Six Sigma Tutorial -> Confidence Intervals

Confidence Intervals Contd.

The width of the confidence interval, in our case 24-20=4 is a measure that is directly proportional to the precision.

Consider this scenario..

What if Acme Nelson's survey predicted that John Doe will get 22% plus or minus 20% vote. In other words Acme is saying John Doe will get between 2% and 42% of the vote.

How good is this number? Even a monkey can predict that. This is a very wide confidence range and in order to reduce the Confidence Interval, Acme needs to collect more samples.

Confidence Limits

Confidence limits are the lower and upper boundaries of a confidence interval.

In our Acme example, the limits were 20 and 24.

Confidence Level

The confidence level is the probability value attached to a given confidence interval. It can be expressed as a percentage (in our example it is 95%) or a number (0.95).

Confidence Interval for a Mean

A confidence interval for a mean is a range of values within which the mean (unknown population parameter) may lie.
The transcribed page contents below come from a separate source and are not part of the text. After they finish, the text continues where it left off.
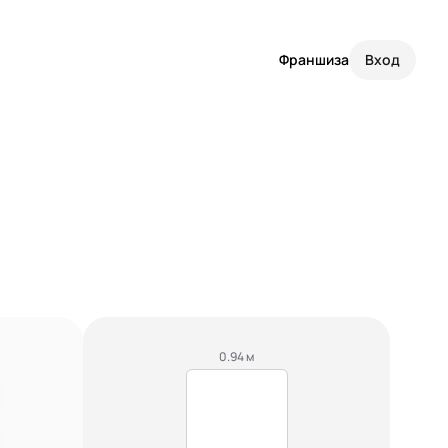
Франшиза
Вход
0.94 м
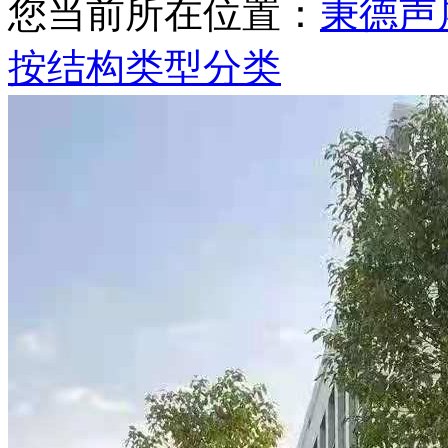
您当前所在位置：
秉德声
按结构类型分类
Examples of Confidence Interval for a Mean

• A Web master who wishes to estimate her mean daily hits on a certain webpage.
• An environmental health and safety officer who wants to estimate the mean monthly spills.

Confidence Interval for the Difference Between Two Means

A confidence interval for the difference between two means specifies a range of values within which the difference between the means of the two populations may lie.

Examples of Confidence Interval for the Difference Between Two Means

• A Web master who wishes to estimate her difference in mean daily visitors between two websites.
• An environmental health and safety officer who wants to estimate the difference in mean monthly spills between two production sites.

Confidence Intervals Summary

Confidence intervals are very crucial to Six Sigma. Confidence intervals provide crucial information as they give us a range of possible values and attach a confidence level to the interval.